After the Supreme Court struck down Chevron, suggesting that courts should defer technical and other issues to federal agencies. The idea here is that The Supreme Court is filled with people who have spent a majority of their professional lives indoors, reading books, about law. As impressive as that may seem, it’s unlikely that they’ve spent the required time to become climate experts, or air quality experts, or cyber security experts, you get the point.

What this ruling does, is says courts should rely on their own interpretation of ambiguous laws, rather than deferring to federal agencies. This unfortunately leads to situations like the one being seen in New Mexico. A case where multiple state attorney generals have sued Elon Musk and DOGE for their insecure, unprofessional, and dangerous handling access to government systems. In the initial request, the attorney’s begged Judge Chutkan to place a temporary ban on DOGE actors from being granted access to federal systems over the weekend. To which the judge didn’t understand the issue, why this had to be done before Friday on Valentines Day.

This highlights exactly why judges trained as attorneys should not be making decisions that likely should have had a cyber security expert representing the government. The state attorneys tried (in my opinion unsuccessfully) to present the idea that with IT systems, once it’s compromised, there is no easy ‘uncompromising’ it. If someone is granted access to (reads, writes, modifies, copies, prints, etc.) any data in a government system, it is very difficult or impossible to ensure that the system is 100% secure, that the data is still protected, and U.S. Citizens privacy rights were not violated. I can say as a data privacy expert, I can say you’re rights as a U.S. Person were violated by DOGE. The state attorneys showed multiple statements and past events proving that this group works on the weekend and planned to access government systems. Judge Chutkan still felt that this was not enough to grant a temporary three day pause and ensure your data was protected.
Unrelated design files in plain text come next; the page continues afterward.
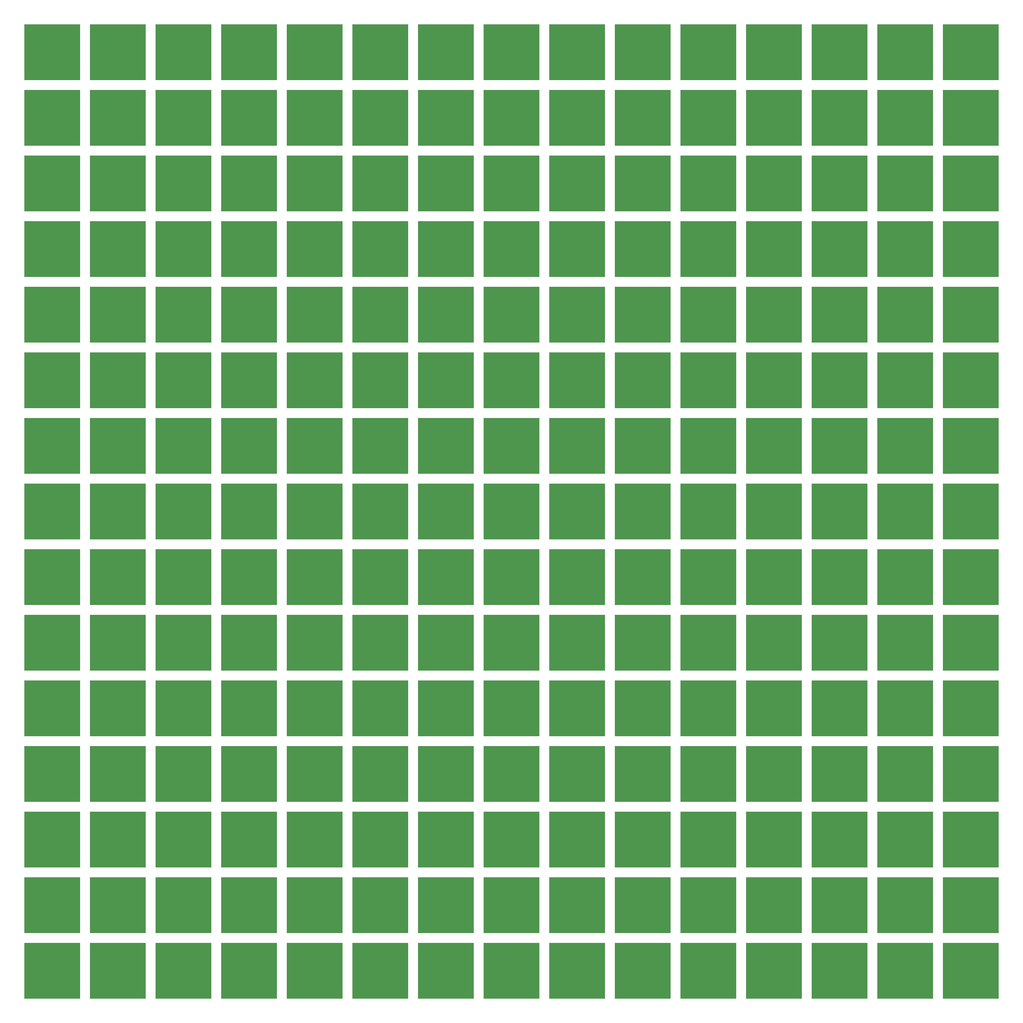
<source format=gtp>
G04 Layer_Color=8421504*
%FSLAX25Y25*%
%MOIN*%
G70*
G01*
G75*
%ADD10R,0.68000X0.68000*%
D10*
X1560000Y1240000D02*
D03*
X440000D02*
D03*
X520000D02*
D03*
X680000D02*
D03*
X600000D02*
D03*
X840000D02*
D03*
X760000D02*
D03*
X1000000D02*
D03*
X920000D02*
D03*
X1160000D02*
D03*
X1080000D02*
D03*
X1320000D02*
D03*
X1240000D02*
D03*
X1480000D02*
D03*
X1400000D02*
D03*
X1560000Y1160000D02*
D03*
X1480000D02*
D03*
X1400000D02*
D03*
X1320000D02*
D03*
X1240000D02*
D03*
X1160000D02*
D03*
X1080000D02*
D03*
X1000000D02*
D03*
X920000D02*
D03*
X840000D02*
D03*
X760000D02*
D03*
X680000D02*
D03*
X600000D02*
D03*
X520000D02*
D03*
X440000D02*
D03*
Y1000000D02*
D03*
X520000D02*
D03*
X600000D02*
D03*
X680000D02*
D03*
X760000D02*
D03*
X840000D02*
D03*
X920000D02*
D03*
X1000000D02*
D03*
X1080000D02*
D03*
X1160000D02*
D03*
X1240000D02*
D03*
X1320000D02*
D03*
X1400000D02*
D03*
X1480000D02*
D03*
X1560000D02*
D03*
Y1080000D02*
D03*
X1400000D02*
D03*
X1480000D02*
D03*
X1240000D02*
D03*
X1320000D02*
D03*
X1080000D02*
D03*
X1160000D02*
D03*
X920000D02*
D03*
X1000000D02*
D03*
X760000D02*
D03*
X840000D02*
D03*
X600000D02*
D03*
X680000D02*
D03*
X520000D02*
D03*
X440000D02*
D03*
Y840000D02*
D03*
X520000D02*
D03*
X600000D02*
D03*
X680000D02*
D03*
X760000D02*
D03*
X840000D02*
D03*
X920000D02*
D03*
X1000000D02*
D03*
X1080000D02*
D03*
X1160000D02*
D03*
X1240000D02*
D03*
X1320000D02*
D03*
X1400000D02*
D03*
X1480000D02*
D03*
X1560000D02*
D03*
Y920000D02*
D03*
X1400000D02*
D03*
X1480000D02*
D03*
X1240000D02*
D03*
X1320000D02*
D03*
X1080000D02*
D03*
X1160000D02*
D03*
X920000D02*
D03*
X1000000D02*
D03*
X760000D02*
D03*
X840000D02*
D03*
X600000D02*
D03*
X680000D02*
D03*
X520000D02*
D03*
X440000D02*
D03*
Y680000D02*
D03*
X520000D02*
D03*
X600000D02*
D03*
X680000D02*
D03*
X760000D02*
D03*
X840000D02*
D03*
X920000D02*
D03*
X1000000D02*
D03*
X1080000D02*
D03*
X1160000D02*
D03*
X1240000D02*
D03*
X1320000D02*
D03*
X1400000D02*
D03*
X1480000D02*
D03*
X1560000D02*
D03*
Y760000D02*
D03*
X1400000D02*
D03*
X1480000D02*
D03*
X1240000D02*
D03*
X1320000D02*
D03*
X1080000D02*
D03*
X1160000D02*
D03*
X920000D02*
D03*
X1000000D02*
D03*
X760000D02*
D03*
X840000D02*
D03*
X600000D02*
D03*
X680000D02*
D03*
X520000D02*
D03*
X440000D02*
D03*
Y520000D02*
D03*
X520000D02*
D03*
X600000D02*
D03*
X680000D02*
D03*
X760000D02*
D03*
X840000D02*
D03*
X920000D02*
D03*
X1000000D02*
D03*
X1080000D02*
D03*
X1160000D02*
D03*
X1240000D02*
D03*
X1320000D02*
D03*
X1400000D02*
D03*
X1480000D02*
D03*
X1560000D02*
D03*
Y600000D02*
D03*
X1400000D02*
D03*
X1480000D02*
D03*
X1240000D02*
D03*
X1320000D02*
D03*
X1080000D02*
D03*
X1160000D02*
D03*
X920000D02*
D03*
X1000000D02*
D03*
X760000D02*
D03*
X840000D02*
D03*
X600000D02*
D03*
X680000D02*
D03*
X520000D02*
D03*
X440000D02*
D03*
Y360000D02*
D03*
X520000D02*
D03*
X600000D02*
D03*
X680000D02*
D03*
X760000D02*
D03*
X840000D02*
D03*
X920000D02*
D03*
X1000000D02*
D03*
X1080000D02*
D03*
X1160000D02*
D03*
X1240000D02*
D03*
X1320000D02*
D03*
X1400000D02*
D03*
X1480000D02*
D03*
X1560000D02*
D03*
Y440000D02*
D03*
X1400000D02*
D03*
X1480000D02*
D03*
X1240000D02*
D03*
X1320000D02*
D03*
X1080000D02*
D03*
X1160000D02*
D03*
X920000D02*
D03*
X1000000D02*
D03*
X760000D02*
D03*
X840000D02*
D03*
X600000D02*
D03*
X680000D02*
D03*
X520000D02*
D03*
X440000D02*
D03*
Y200000D02*
D03*
X520000D02*
D03*
X600000D02*
D03*
X680000D02*
D03*
X760000D02*
D03*
X840000D02*
D03*
X920000D02*
D03*
X1000000D02*
D03*
X1080000D02*
D03*
X1160000D02*
D03*
X1240000D02*
D03*
X1320000D02*
D03*
X1400000D02*
D03*
X1480000D02*
D03*
X1560000D02*
D03*
Y280000D02*
D03*
X1400000D02*
D03*
X1480000D02*
D03*
X1240000D02*
D03*
X1320000D02*
D03*
X1080000D02*
D03*
X1160000D02*
D03*
X920000D02*
D03*
X1000000D02*
D03*
X760000D02*
D03*
X840000D02*
D03*
X600000D02*
D03*
X680000D02*
D03*
X520000D02*
D03*
X440000D02*
D03*
X1560000Y120000D02*
D03*
X1400000D02*
D03*
X1240000D02*
D03*
X1320000D02*
D03*
X1080000D02*
D03*
X1160000D02*
D03*
X920000D02*
D03*
X1000000D02*
D03*
X760000D02*
D03*
X840000D02*
D03*
X600000D02*
D03*
X680000D02*
D03*
X520000D02*
D03*
X440000D02*
D03*
X1480000D02*
D03*
M02*

</source>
The case is still continuing, but this is just one case of many where a judge is going to be asked to give ruling without context to the importance or seriousness of issues. Perhaps the best course of action is to make becoming an attorney just a certification like a CPA, CISSP (or whatever you want) for a cybersecurity expert, a nurse, a real estate agent, etc. I understand that lawyers have to take a bar in most states, but most states also require graduating from a law school. In an overturned Chevron world, I feel this leaves judges wildly unprepared to utilize common sense in these rulings. We will see the consequences certainly on a data privacy front, but also on a personal liberties, health, transportation, and immigration issues.